66 Side.アラクネ
気配を殺して…、息を潜める…。
対象に気取られないように、音を発さないようにする…。
対象は眠りについたまま起きる気配はない…。
対象に近づいてくる気配も存在しない…。
監視を開始して暫く経つが…、現在まで異常は見られない…。
外は未だに暗闇の中…。
このまま明るくなるまで何も無ければいいのだが…。
(というか、いきなり呼び出され、訳も分からないまま対象の監視をしろなどと、相変わらず創造主様は唐突すぎる…)
確かに対象に気取られないように監視・護衛をするのであれば、私が適任であるのは理解できる…。
しかし…、眷属の方々の何れかを一人でも呼べば、此度の騒動は万事解決であろうに…。
《すまんな…、表の俺が回復するまでもう暫くかかる見込みなんだ。 あまり力を行使して回復を遅らせるのもあれだしな…》
(だから唐突に思考を読まないでいただきたい…)
しかしそうか…、創造主様の裏人格が表に出ているのはそういうことだったか…。
となると…、眷属の方々を呼ぶのは無理だな…。
現状可能なのは…、母星にいる使い魔を数体呼び寄せ、後は現地で生成するぐらいか…。
(まぁ可能な限りは頑張りますよ。 使い魔の中で一番最初に頼ってもらえましたし)
《場所を問わずに俺以外の護衛と隠密を兼ねられるのは、使い魔の中ではお前だけだからな…。 あいつらを呼べない以上、可能な限りの最善を尽くすしかない…》
……。
やはり創造主様に頼られると、柄にもなく気分が高揚する…。
むぅ…、何かむずむずしてきた…。
創造主様に頼られたことだし…、対象の監視と護衛をより頑張るとするか。
《そもそもお前の今の大きさだと、お嬢ちゃんには気付かれないと思うがな…》
(……? 息を潜めなければ容易く見つかるのでは? 眷属の方々には常に居場所を把握されていますし…)

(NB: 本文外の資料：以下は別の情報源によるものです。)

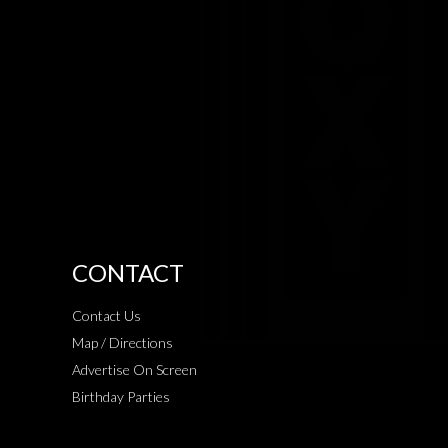
CONTACT
Contact Us
Map / Directions
Advertise On Screen
Birthday Parties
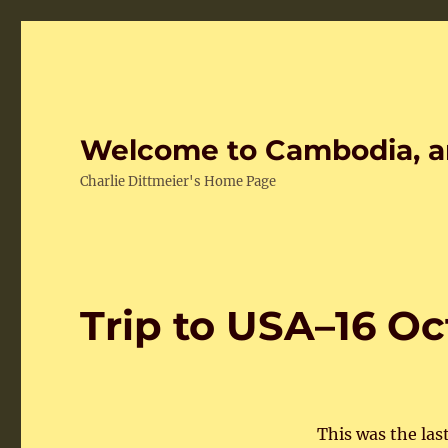
Welcome to Cambodia, a
Charlie Dittmeier's Home Page
Trip to USA–16 O
This was the last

《あいつらを基準に考えるな…。 肉眼で目視できないほどに小さくなったお前を見つけるのは、常人には不可能だ…》
(知りませんでした…)
《…たまには眷属達の誰かの任務に同行させたほうがよかったかな…》
うーむ…、作られてから結構経つけれど…、今迄で一番衝撃的な事実だ…。